PROBLEM: Your answer must be an exact copy of the entries below, with no pictures in it.
*** Opening of AVAILABLE RECORDS ***
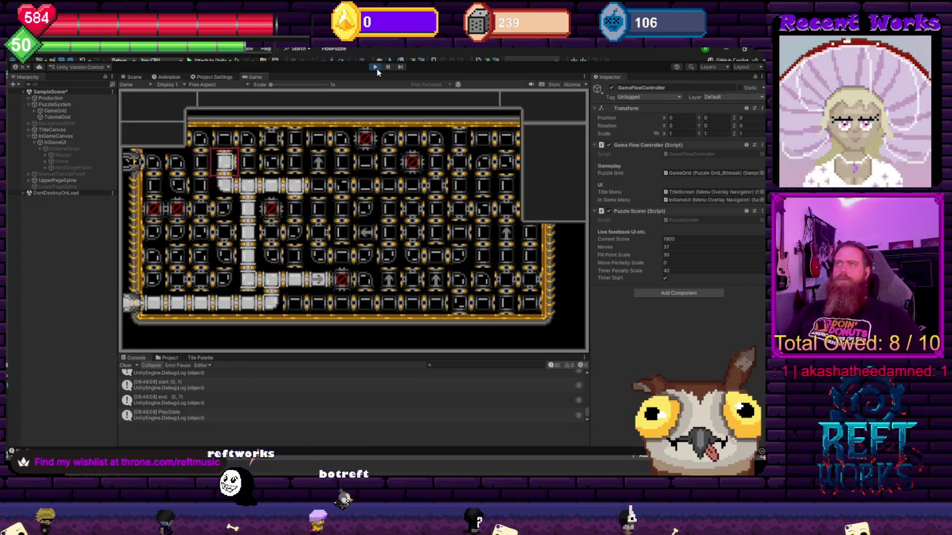
{"action": "key", "text": "Left"}
{"action": "key", "text": "Left"}
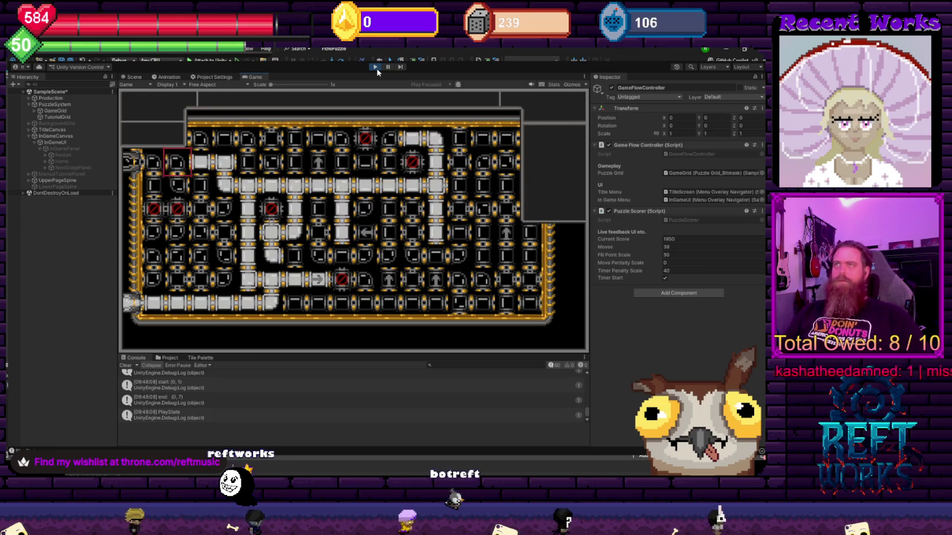
{"action": "key", "text": "Down"}
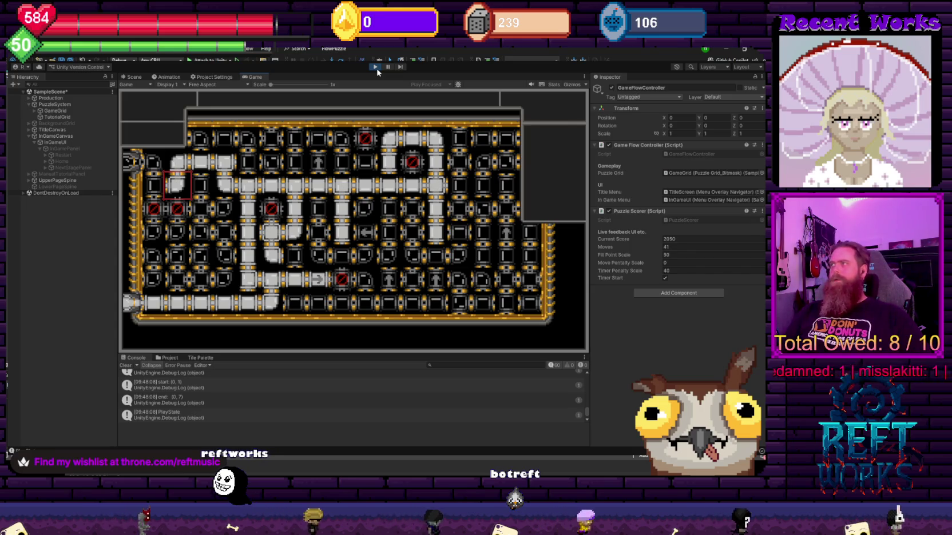
Restart the puzzle from the pause panel to clear the lit pipes.
{"action": "key", "text": "Escape"}
{"action": "key", "text": "Down"}
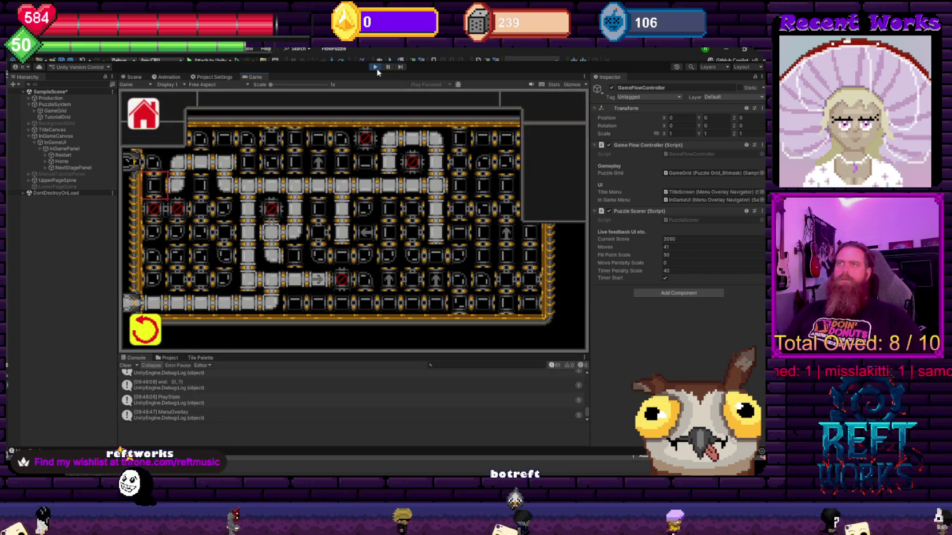
{"action": "key", "text": "Return"}
Try sliding a row containing a blocker and confirm it cannot move.
{"action": "key", "text": "Up"}
{"action": "key", "text": "Up"}
{"action": "key", "text": "Up"}
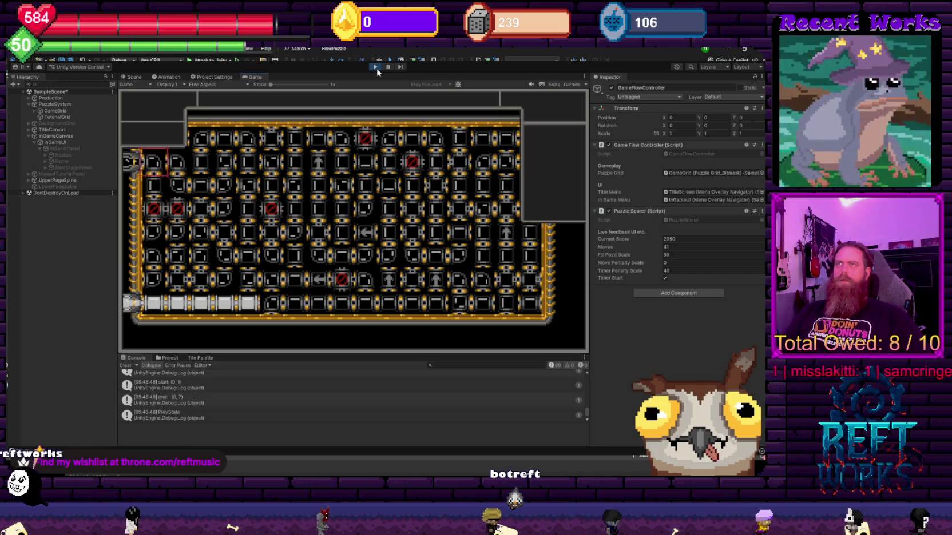
{"action": "key", "text": "Down"}
{"action": "key", "text": "Right"}
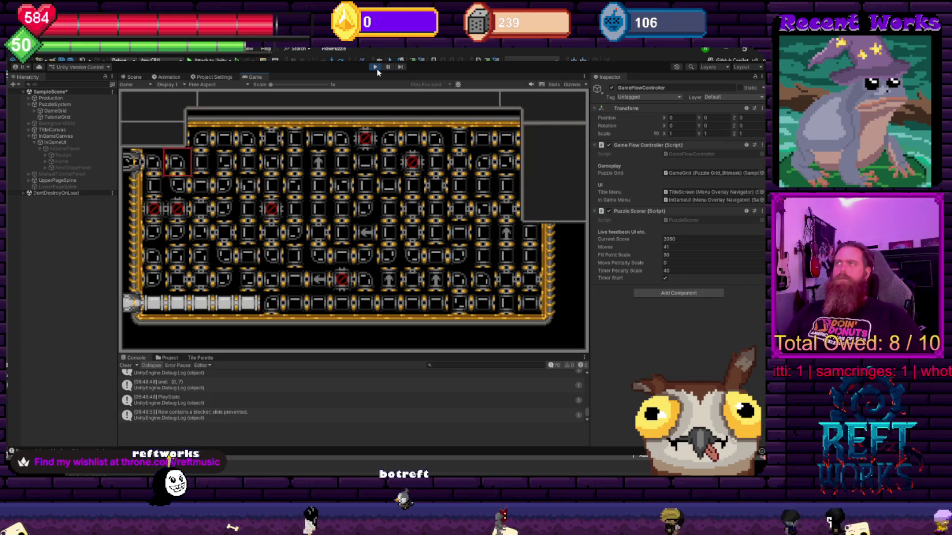
{"action": "key", "text": "Right"}
{"action": "key", "text": "Up"}
{"action": "key", "text": "Left"}
{"action": "key", "text": "Left"}
{"action": "key", "text": "space"}
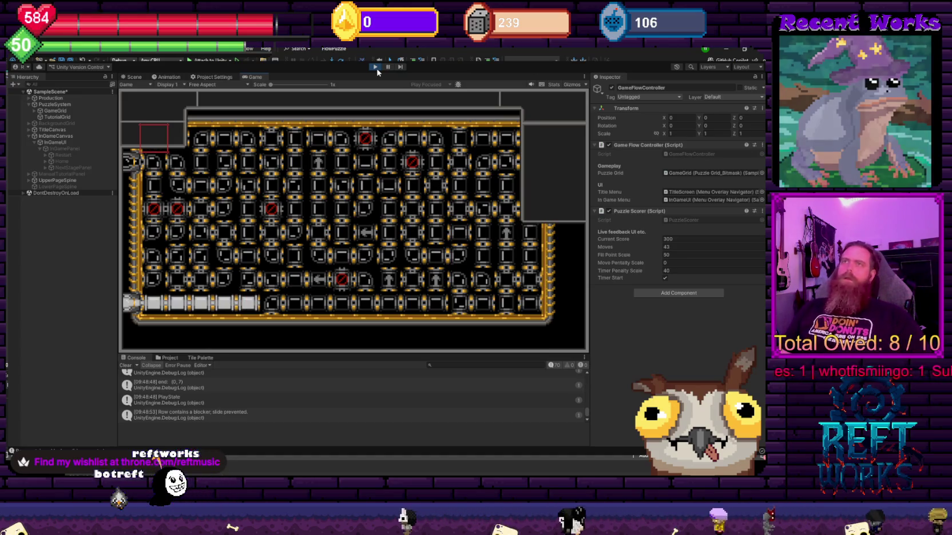
Hide the grey frame image on the InGameUI panel in the Inspector.
{"action": "double_click", "coordinate": [698, 200]}
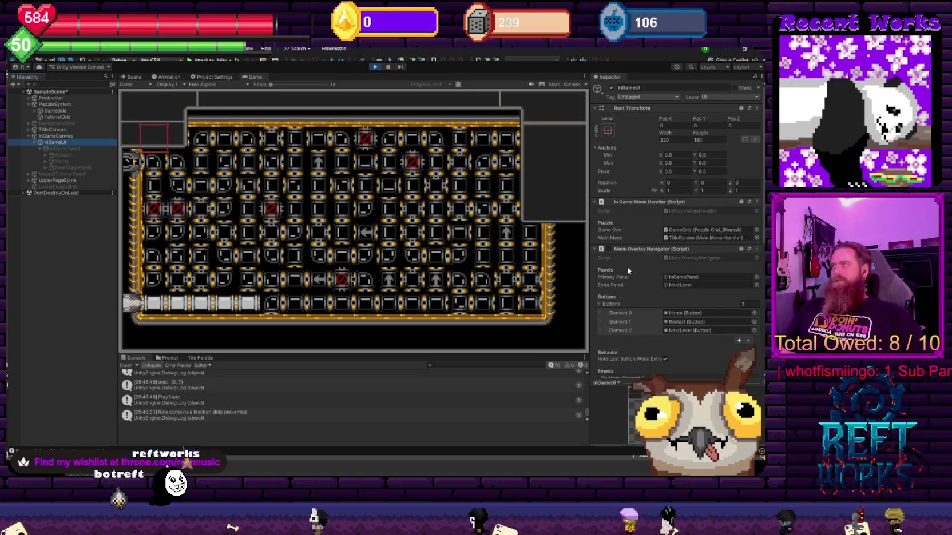
{"action": "scroll", "coordinate": [629, 286], "scroll_direction": "down", "scroll_amount": 5}
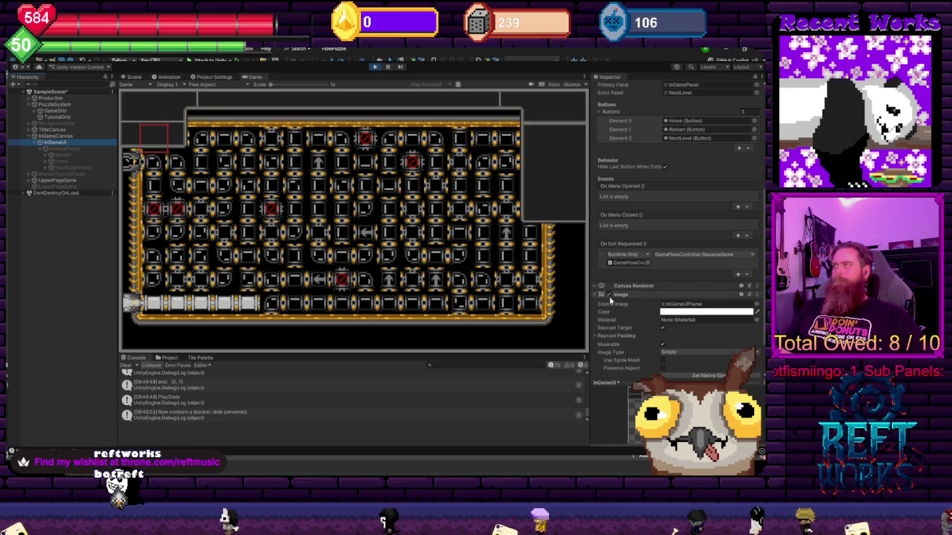
{"action": "left_click", "coordinate": [609, 294]}
{"action": "scroll", "coordinate": [618, 292], "scroll_direction": "up", "scroll_amount": 1}
In the play test, slide the bottom and third grid rows to the right.
{"action": "key", "text": "Right"}
{"action": "key", "text": "Right"}
{"action": "key", "text": "Right"}
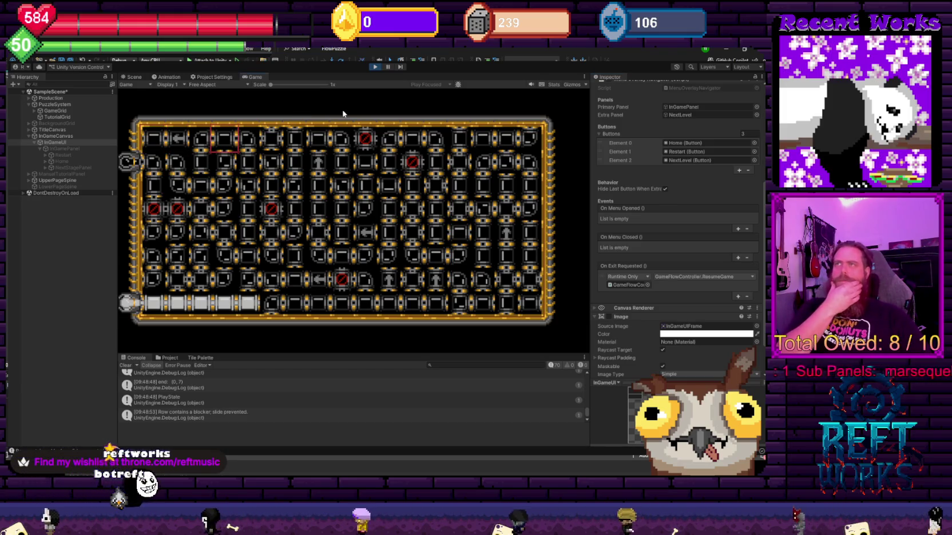
{"action": "key", "text": "Down"}
{"action": "key", "text": "Down"}
{"action": "key", "text": "Right"}
{"action": "key", "text": "shift+Right"}
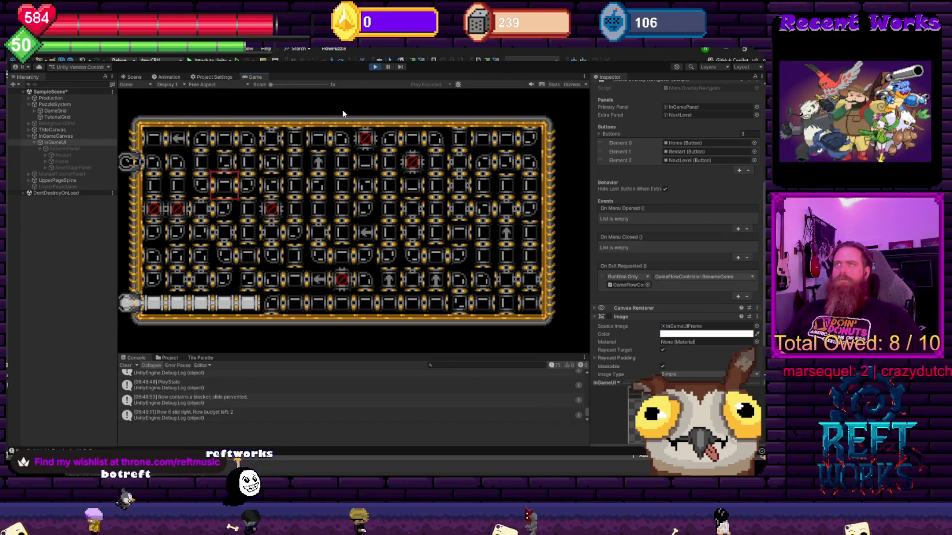
{"action": "key", "text": "shift+Right"}
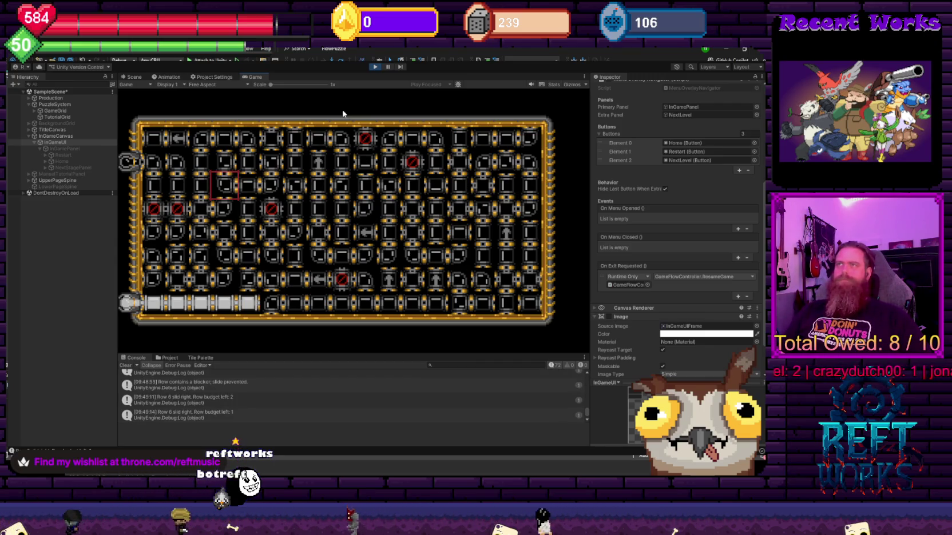
Stop the play test and switch to the PuzzleUIandBG sprite in Aseprite.
{"action": "key", "text": "Escape"}
{"action": "key", "text": "Escape"}
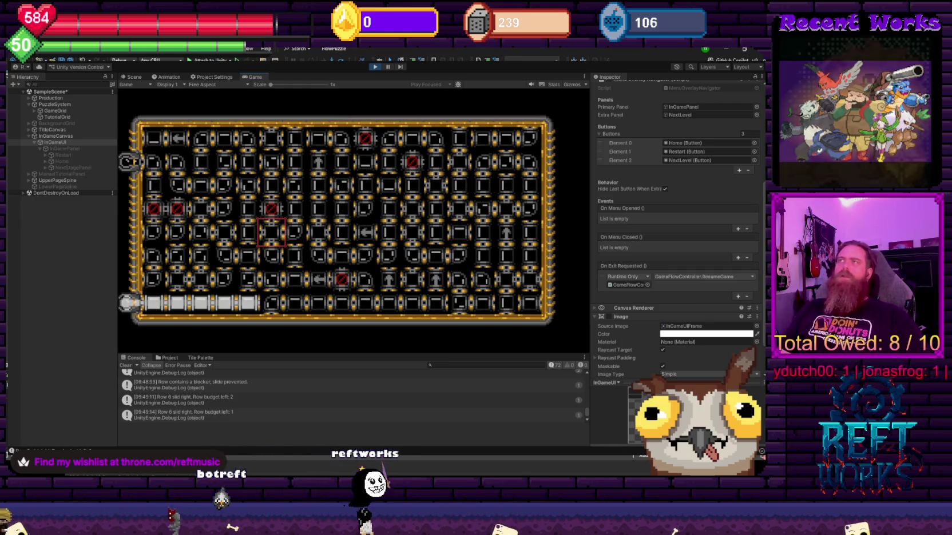
{"action": "left_click", "coordinate": [375, 67]}
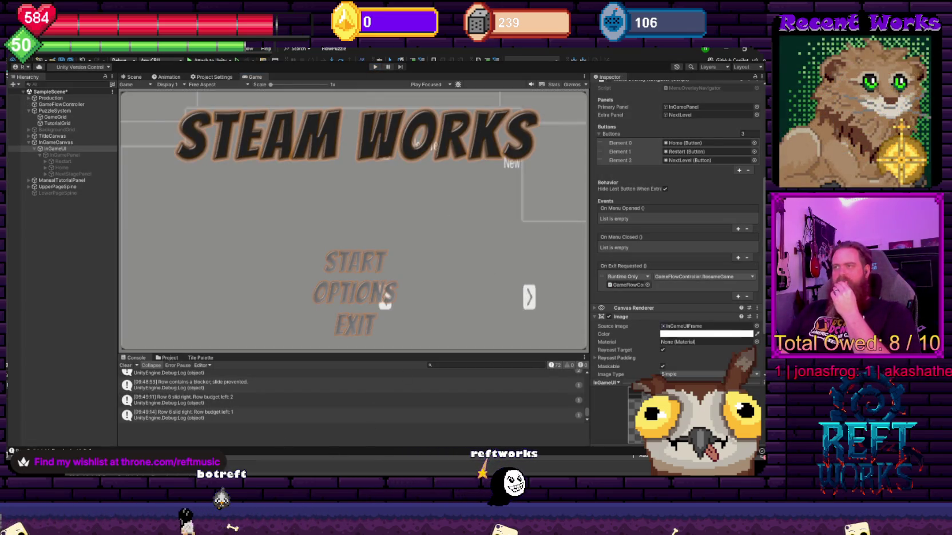
{"action": "key", "text": "alt+Tab"}
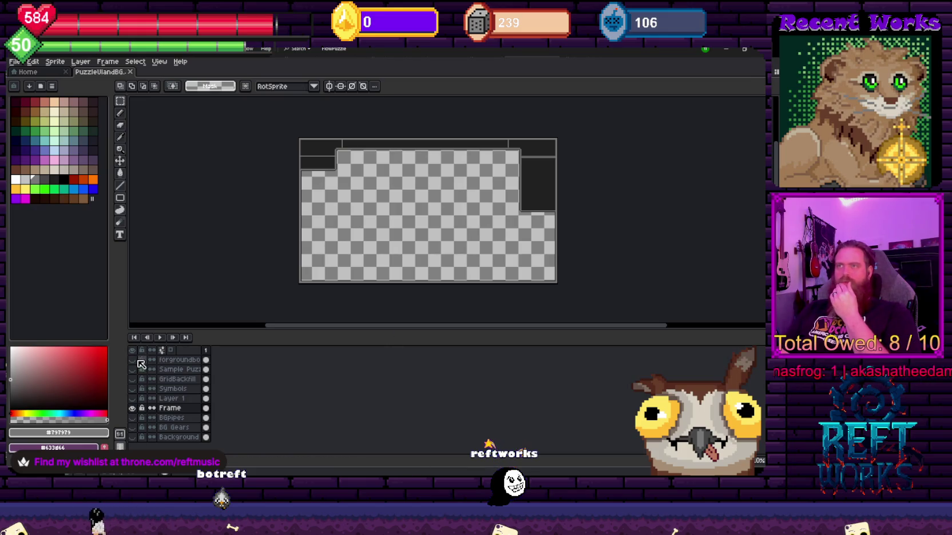
Show all layers of the PuzzleUIandBG sprite and zoom to see the whole puzzle frame.
{"action": "left_click", "coordinate": [132, 350]}
{"action": "scroll", "coordinate": [320, 159], "scroll_direction": "up", "scroll_amount": 3}
{"action": "scroll", "coordinate": [321, 158], "scroll_direction": "down", "scroll_amount": 1}
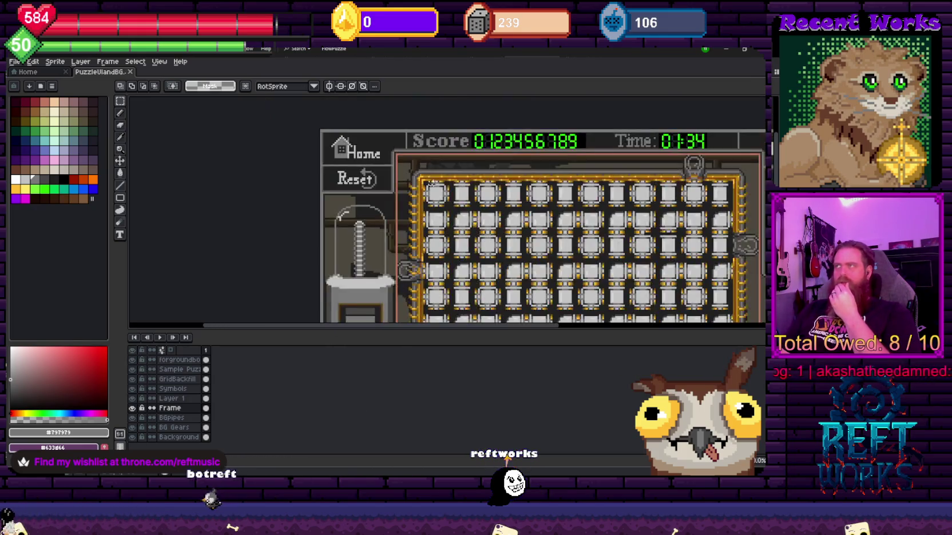
{"action": "scroll", "coordinate": [320, 142], "scroll_direction": "down", "scroll_amount": 2}
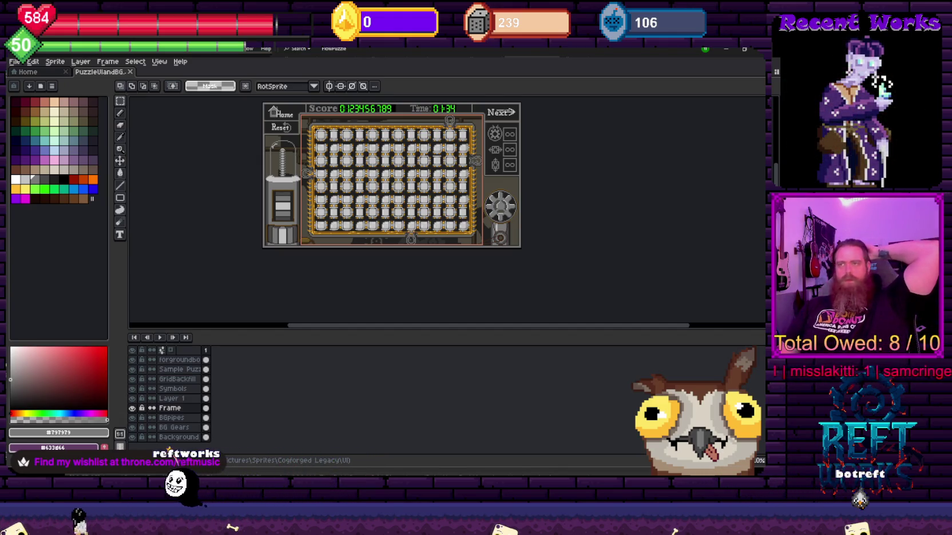
Return to the Unity project once the puzzle screen art is drawn.
{"action": "key", "text": "alt+Tab"}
*** Close of AVAILABLE RECORDS ***
EXERCISE RESPONSE:
{"action": "key", "text": "Left"}
{"action": "key", "text": "Left"}
{"action": "key", "text": "Down"}
Restart the puzzle from the pause panel to clear the lit pipes.
{"action": "key", "text": "Escape"}
{"action": "key", "text": "Down"}
{"action": "key", "text": "Return"}
Try sliding a row containing a blocker and confirm it cannot move.
{"action": "key", "text": "Up"}
{"action": "key", "text": "Up"}
{"action": "key", "text": "Up"}
{"action": "key", "text": "Down"}
{"action": "key", "text": "Right"}
{"action": "key", "text": "Right"}
{"action": "key", "text": "Up"}
{"action": "key", "text": "Left"}
{"action": "key", "text": "Left"}
{"action": "key", "text": "space"}
Hide the grey frame image on the InGameUI panel in the Inspector.
{"action": "double_click", "coordinate": [698, 200]}
{"action": "scroll", "coordinate": [629, 286], "scroll_direction": "down", "scroll_amount": 5}
{"action": "left_click", "coordinate": [609, 294]}
{"action": "scroll", "coordinate": [618, 292], "scroll_direction": "up", "scroll_amount": 1}
In the play test, slide the bottom and third grid rows to the right.
{"action": "key", "text": "Right"}
{"action": "key", "text": "Right"}
{"action": "key", "text": "Right"}
{"action": "key", "text": "Down"}
{"action": "key", "text": "Down"}
{"action": "key", "text": "Right"}
{"action": "key", "text": "shift+Right"}
{"action": "key", "text": "shift+Right"}
Stop the play test and switch to the PuzzleUIandBG sprite in Aseprite.
{"action": "key", "text": "Escape"}
{"action": "key", "text": "Escape"}
{"action": "left_click", "coordinate": [375, 67]}
{"action": "key", "text": "alt+Tab"}
Show all layers of the PuzzleUIandBG sprite and zoom to see the whole puzzle frame.
{"action": "left_click", "coordinate": [132, 350]}
{"action": "scroll", "coordinate": [320, 159], "scroll_direction": "up", "scroll_amount": 3}
{"action": "scroll", "coordinate": [321, 158], "scroll_direction": "down", "scroll_amount": 1}
{"action": "scroll", "coordinate": [320, 142], "scroll_direction": "down", "scroll_amount": 2}
Return to the Unity project once the puzzle screen art is drawn.
{"action": "key", "text": "alt+Tab"}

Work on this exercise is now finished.